Couple with same terminal illness get married and months later husband died peacefully holding his wife's hand

Couple with same terminal illness get married and months later husband died peacefully holding his wife's hand

Both Matt Weeks, 50, and Sara Smouther, 38, from Indiana were both born with Huntington's Disease.

Huntington's Disease is a rare, terminal neurological illness that affects movement, mood and thinking abilities. Sara Smouther and her husband Matt Weeks both inherited the condition and knew that they had only a short time to live as this degenerative disease has no cure. Administrators at Summerfield described Huntington's as a combination of Parkinson’s, ALS, dementia and schizophrenia. “What we do is we encourage them to live every moment they have,” said Tasheena Duncan, administrator at Summerfield Healthcare Center in Cloverdale where the couple met, according to FOX 59. “We service a population that is often forgotten. When people receive that diagnosis, a lot of times, they are cast aside. When you give someone love — that is the best medicine.”



Smouther, 38, and Weeks, 50, first met in April 2021 and fell in love during activities at the center. He proposed to Smouther at the facility’s annual prom with some help from the staff. “He didn’t think he would ever get married after he was diagnosed with Huntington’s,” said Smouther. “I’m thankful for someone with Huntington’s who understands me. He is just my world.” Her mother Terri Catino, added, “Sara told me the other day, I just love taking care of Matt. I think it will be a sad day when one goes first, but they will always look at the memories and the love that they have.”



Six months after the proposal they exchanged vows in front of family and close friends. They also danced with the help of others to Ed Sheeran’s song “Thinking Out Loud.” They also danced to “Kiss Me” by Sixpence None the Richer. In her 20s, Smouther was a vibrant, outgoing publishing executive and when Weeks was younger he used to work in in the music industry before his diagnosis. According to PEOPLE, his health deteriorated over the years and he was forced to quit the job he loved. "There's an expression in the Huntington's community which goes, 'Today is the best day of the rest of my life,' because it's just a steady decline," said Weeks' older brother Mark. "It strips away your physical abilities and your mental awareness."

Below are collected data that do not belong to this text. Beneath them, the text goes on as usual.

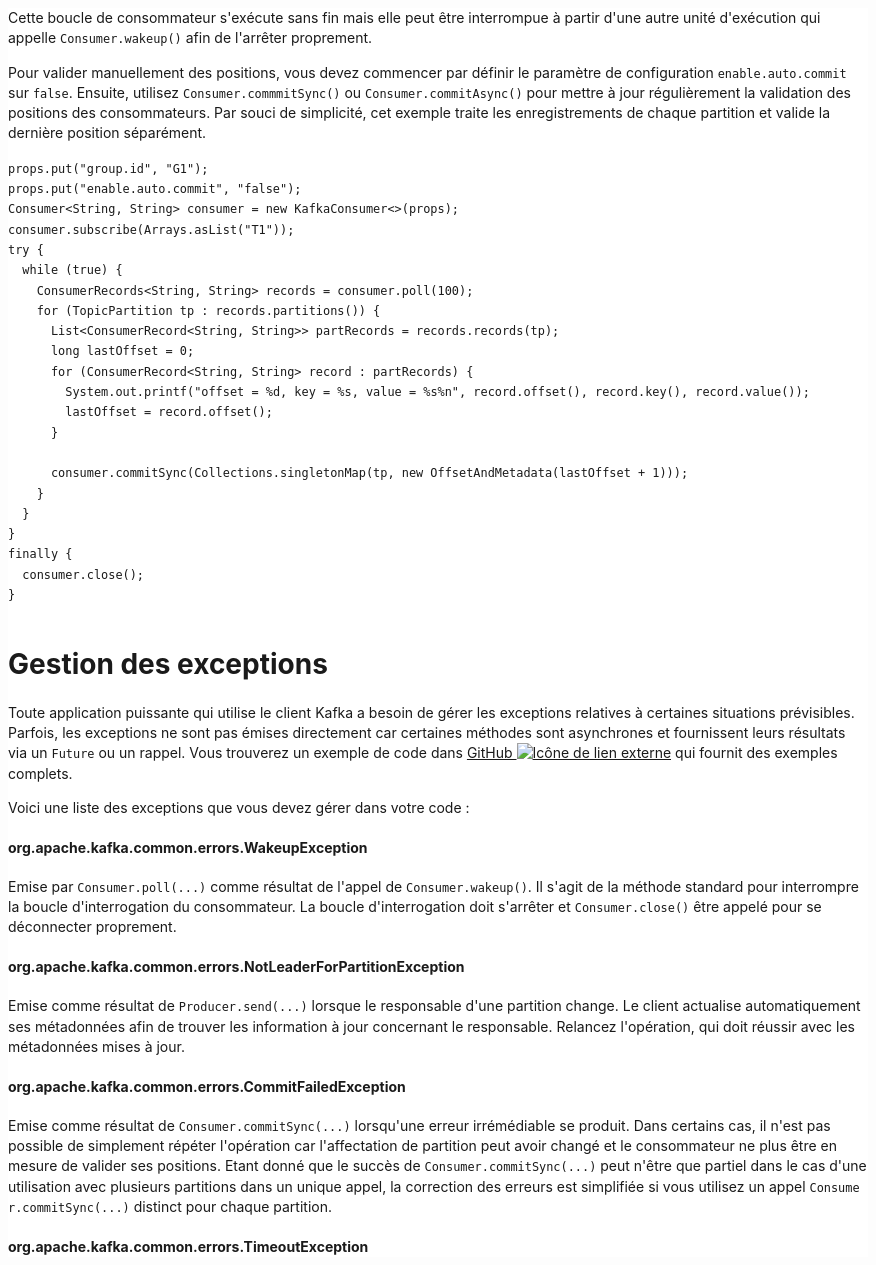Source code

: Cette boucle de consommateur s'exécute sans fin mais elle peut être interrompue à partir d'une autre unité d'exécution qui appelle `Consumer.wakeup()` afin de l'arrêter proprement.

Pour valider manuellement des positions, vous devez commencer par définir le paramètre de configuration `enable.auto.commit` sur `false`. Ensuite, utilisez `Consumer.commmitSync()` ou `Consumer.commitAsync()` pour mettre à jour régulièrement la validation des positions des consommateurs. Par souci de simplicité, cet exemple traite les enregistrements de chaque partition et valide la dernière position séparément.

```
props.put("group.id", "G1");
props.put("enable.auto.commit", "false");
Consumer<String, String> consumer = new KafkaConsumer<>(props);
consumer.subscribe(Arrays.asList("T1"));
try {
  while (true) {
    ConsumerRecords<String, String> records = consumer.poll(100);
    for (TopicPartition tp : records.partitions()) {
      List<ConsumerRecord<String, String>> partRecords = records.records(tp);
      long lastOffset = 0;
      for (ConsumerRecord<String, String> record : partRecords) {
        System.out.printf("offset = %d, key = %s, value = %s%n", record.offset(), record.key(), record.value());
        lastOffset = record.offset();
      }

      consumer.commitSync(Collections.singletonMap(tp, new OffsetAndMetadata(lastOffset + 1)));
    }
  }
}
finally {
  consumer.close();
}
```

# Gestion des exceptions

Toute application puissante qui utilise le client Kafka a besoin de gérer les exceptions relatives à certaines situations prévisibles. Parfois, les exceptions ne sont pas émises directement car certaines méthodes sont asynchrones et fournissent leurs résultats via un `Future` ou un rappel. Vous trouverez un exemple de code dans [GitHub ![Icône de lien externe](../../icons/launch-glyph.svg "Icône de lien externe")](https://github.com/ibm-messaging/message-hub-samples) qui fournit des exemples complets.

Voici une liste des exceptions que vous devez gérer dans votre code :

#### org.apache.kafka.common.errors.WakeupException
Emise par `Consumer.poll(...)` comme résultat de l'appel de `Consumer.wakeup()`. Il s'agit de la méthode standard pour interrompre la boucle d'interrogation du consommateur. La boucle d'interrogation doit s'arrêter et `Consumer.close()` être appelé pour se déconnecter proprement.
#### org.apache.kafka.common.errors.NotLeaderForPartitionException
Emise comme résultat de `Producer.send(...)` lorsque le responsable d'une partition change. Le client actualise automatiquement ses métadonnées afin de trouver les information à jour concernant le responsable. Relancez l'opération, qui doit réussir avec les métadonnées mises à jour.
#### org.apache.kafka.common.errors.CommitFailedException
Emise comme résultat de `Consumer.commitSync(...)` lorsqu'une erreur irrémédiable se produit. Dans certains cas, il n'est pas possible de simplement répéter l'opération car l'affectation de partition peut avoir changé et le consommateur ne plus être en mesure de valider ses positions. Etant donné que le succès de `Consumer.commitSync(...)` peut n'être que partiel dans le cas d'une utilisation avec plusieurs partitions dans un unique appel, la correction des erreurs est simplifiée si vous utilisez un appel `Consumer.commitSync(...)` distinct pour chaque partition.
#### org.apache.kafka.common.errors.TimeoutException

Despite it all, the couple found love and comfort in each other. "They have such a special connection," said Dr. Christopher James, Smouther's neurologist. "It's a wonderful reminder that even though this disease, it can be so devastating, people can still experience love and friendship. It's given them a reason to keep living." Weeks tragically passed away on Wednesday, "Sara was holding his hand and he went peacefully," said Catino. "God called him home." Their love is truly inspiring!